CLEVELAND — Sean McHugh, who is paid more than $142,000 a year to oversee the Metroparks' eight golf courses, is retiring after 3News questioned the qualifications he has long listed on his resume.
A 3News investigation found that McHugh – who's been executive director of golf since 2013 – exaggerated his qualifications. He does not have the four-year degree in turfgrass science from Rutgers University as he has claimed for years (Rutgers University told 3News in an email that it has no record of McHugh’s degree, even when provided his date of birth). The Metroparks job description for the position said a four-year degree is the minimum requirement and master’s degree is preferred.
McHugh also didn't earn a key golf course certification until 10 years after he originally claimed he had one. His resume on file with the Metroparks said he became a certified golf course superintendent in 1985, but the Golf Course Superintendents Association of America said he didn’t earn it until 1995, a date confirmed by the Metroparks today.
McHugh is also a paid member of the Cuyahoga County Agriculture Society, the public board that runs the fairgrounds in Berea. Public records show he has attended board meetings and related activity at the fairgrounds on several occasions while he listed on Metroparks timesheets the he was working at the time. He even listed that he worked extra hours on some days he was gone, though the Metroparks says he is not paid for overtime.
On Nov. 13, 2020, for instance, McHugh said he was on the job for the Metroparks beginning at 9 a.m. and worked 10 hours that day. But an investigator from the Ohio Department of Agriculture was interviewing Cuyahoga County fair board members that day at the fairgrounds, according to letter related to an investigation of the fair board. The state’s agriculture department – which oversees fair boards – was investigating a complaint that fair board members did not follow the elections rules spelled out in Ohio’s administrative code (McHugh is president of the fair board).
The Metroparks defended McHugh’s work schedule late Thursday, saying he often worked early morning hours at golf courses and could come and go as long as he worked a full 40 hours a week. The Metroparks did not explain why McHugh's timesheets didn't reflect his actual hours more accurately.
McHugh typically was paid $6,800 a year for his work on the fair board, less last year because of cutbacks related to the pandemic.
McHugh did not respond to our requests for an interview made through the Metroparks, but he recently updated his profile on the business network LinkedIn – deleting that degree from Rutgers, noting he holds a certificate from the university instead.

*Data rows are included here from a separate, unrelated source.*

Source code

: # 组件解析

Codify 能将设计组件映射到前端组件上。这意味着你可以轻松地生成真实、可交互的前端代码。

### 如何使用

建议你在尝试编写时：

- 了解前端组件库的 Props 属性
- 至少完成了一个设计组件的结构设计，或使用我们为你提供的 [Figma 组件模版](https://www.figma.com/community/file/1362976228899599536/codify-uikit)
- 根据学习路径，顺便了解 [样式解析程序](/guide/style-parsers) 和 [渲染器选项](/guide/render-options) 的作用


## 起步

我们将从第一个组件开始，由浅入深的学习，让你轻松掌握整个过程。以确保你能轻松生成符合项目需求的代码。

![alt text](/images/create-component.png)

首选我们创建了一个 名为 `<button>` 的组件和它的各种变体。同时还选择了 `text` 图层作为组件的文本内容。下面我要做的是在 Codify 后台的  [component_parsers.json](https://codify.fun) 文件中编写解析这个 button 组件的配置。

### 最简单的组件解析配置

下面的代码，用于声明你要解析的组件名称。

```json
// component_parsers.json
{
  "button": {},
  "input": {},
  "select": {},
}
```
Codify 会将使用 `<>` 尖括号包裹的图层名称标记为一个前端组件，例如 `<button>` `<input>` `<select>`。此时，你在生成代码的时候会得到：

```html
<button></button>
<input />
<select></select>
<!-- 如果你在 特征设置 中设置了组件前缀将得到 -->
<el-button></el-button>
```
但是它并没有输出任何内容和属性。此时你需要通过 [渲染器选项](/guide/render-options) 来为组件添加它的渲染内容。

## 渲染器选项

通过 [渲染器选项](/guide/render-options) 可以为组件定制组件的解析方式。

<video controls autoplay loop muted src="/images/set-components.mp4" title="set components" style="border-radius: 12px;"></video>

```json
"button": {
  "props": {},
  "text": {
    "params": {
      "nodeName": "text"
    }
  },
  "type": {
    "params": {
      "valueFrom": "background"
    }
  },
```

The Metroparks addressed only a few questions in its first email sent to 3News Thursday morning.
"We recently became aware of the discrepancies related to the resume on file," the email said, noting McHugh was hired and vetted by the previous administration and employment firm. The Metroparks ended by saying McHugh is "no longer an active employee and has indicated he is retiring."
The golf courses are among 24,000 acres of recreation under the management of the park system, which is supported by $77 million a year in property taxes. The golf courses attracted record numbers last year as people sought refuge outdoors during the pandemic. They are money-maker for the park system, which often touts its awards for being well run.
The Metroparks did not answer several questions about its oversight of McHugh.